Problem – Copy each entry as it stands, leaving nothing out.

(Extracted records)

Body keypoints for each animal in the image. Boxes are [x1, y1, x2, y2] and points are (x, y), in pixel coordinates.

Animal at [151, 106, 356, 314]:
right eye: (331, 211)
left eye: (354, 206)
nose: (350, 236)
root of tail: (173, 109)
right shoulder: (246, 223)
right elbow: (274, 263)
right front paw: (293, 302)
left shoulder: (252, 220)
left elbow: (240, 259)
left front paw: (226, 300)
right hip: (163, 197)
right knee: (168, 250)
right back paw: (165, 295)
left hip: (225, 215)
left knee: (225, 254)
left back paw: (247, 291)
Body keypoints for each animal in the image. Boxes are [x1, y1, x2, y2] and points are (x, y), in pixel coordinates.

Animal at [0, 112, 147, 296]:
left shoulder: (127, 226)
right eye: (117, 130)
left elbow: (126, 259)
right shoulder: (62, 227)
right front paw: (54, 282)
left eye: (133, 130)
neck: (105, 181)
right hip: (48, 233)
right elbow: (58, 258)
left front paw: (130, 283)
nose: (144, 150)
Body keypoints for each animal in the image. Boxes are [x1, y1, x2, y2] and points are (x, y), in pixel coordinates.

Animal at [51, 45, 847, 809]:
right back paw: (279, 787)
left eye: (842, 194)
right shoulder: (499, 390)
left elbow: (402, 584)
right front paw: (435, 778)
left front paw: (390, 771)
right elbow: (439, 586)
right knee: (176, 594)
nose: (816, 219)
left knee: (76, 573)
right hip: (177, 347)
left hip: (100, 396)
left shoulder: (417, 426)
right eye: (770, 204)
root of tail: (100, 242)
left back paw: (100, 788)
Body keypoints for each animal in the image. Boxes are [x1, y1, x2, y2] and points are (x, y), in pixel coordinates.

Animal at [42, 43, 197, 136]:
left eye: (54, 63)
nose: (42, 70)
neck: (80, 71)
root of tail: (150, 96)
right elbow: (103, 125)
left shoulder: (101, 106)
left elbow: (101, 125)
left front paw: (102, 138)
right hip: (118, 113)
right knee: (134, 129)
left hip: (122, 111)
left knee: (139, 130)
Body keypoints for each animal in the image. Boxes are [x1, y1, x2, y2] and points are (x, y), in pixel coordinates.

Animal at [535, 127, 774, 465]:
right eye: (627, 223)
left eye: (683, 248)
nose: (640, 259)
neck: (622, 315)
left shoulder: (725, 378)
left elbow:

Written answer –
Body keypoints for each animal in the image. Boxes are [x1, y1, x2, y2] and points are (x, y), in pixel coordinates.

Animal at [151, 106, 356, 314]:
right eye: (331, 211)
left eye: (354, 206)
nose: (350, 236)
root of tail: (173, 109)
right shoulder: (246, 223)
right elbow: (274, 263)
right front paw: (293, 302)
left shoulder: (252, 220)
left elbow: (240, 259)
left front paw: (226, 300)
right hip: (163, 197)
right knee: (168, 250)
right back paw: (165, 295)
left hip: (225, 215)
left knee: (225, 254)
left back paw: (247, 291)
Body keypoints for each animal in the image. Boxes are [x1, y1, x2, y2] and points are (x, y), in pixel coordinates.

Animal at [0, 112, 147, 296]:
left shoulder: (127, 226)
right eye: (117, 130)
left elbow: (126, 259)
right shoulder: (62, 227)
right front paw: (54, 282)
left eye: (133, 130)
neck: (105, 181)
right hip: (48, 233)
right elbow: (58, 258)
left front paw: (130, 283)
nose: (144, 150)
Body keypoints for each animal in the image. Boxes are [x1, y1, x2, y2] and points are (x, y), in pixel coordinates.

Animal at [51, 45, 847, 809]:
right back paw: (279, 787)
left eye: (842, 194)
right shoulder: (499, 390)
left elbow: (402, 584)
right front paw: (435, 778)
left front paw: (390, 771)
right elbow: (439, 586)
right knee: (176, 594)
nose: (816, 219)
left knee: (76, 573)
right hip: (177, 347)
left hip: (100, 396)
left shoulder: (417, 426)
right eye: (770, 204)
root of tail: (100, 242)
left back paw: (100, 788)
Body keypoints for each animal in the image. Boxes are [x1, y1, x2, y2] and points are (x, y), in pixel coordinates.

Animal at [42, 43, 197, 136]:
left eye: (54, 63)
nose: (42, 70)
neck: (80, 71)
root of tail: (150, 96)
right elbow: (103, 125)
left shoulder: (101, 106)
left elbow: (101, 125)
left front paw: (102, 138)
right hip: (118, 113)
right knee: (134, 129)
left hip: (122, 111)
left knee: (139, 130)
Body keypoints for each animal in the image. Boxes are [x1, y1, x2, y2] and points are (x, y), in pixel coordinates.

Animal at [535, 127, 774, 465]:
right eye: (627, 223)
left eye: (683, 248)
nose: (640, 259)
neck: (622, 315)
left shoulder: (725, 378)
left elbow:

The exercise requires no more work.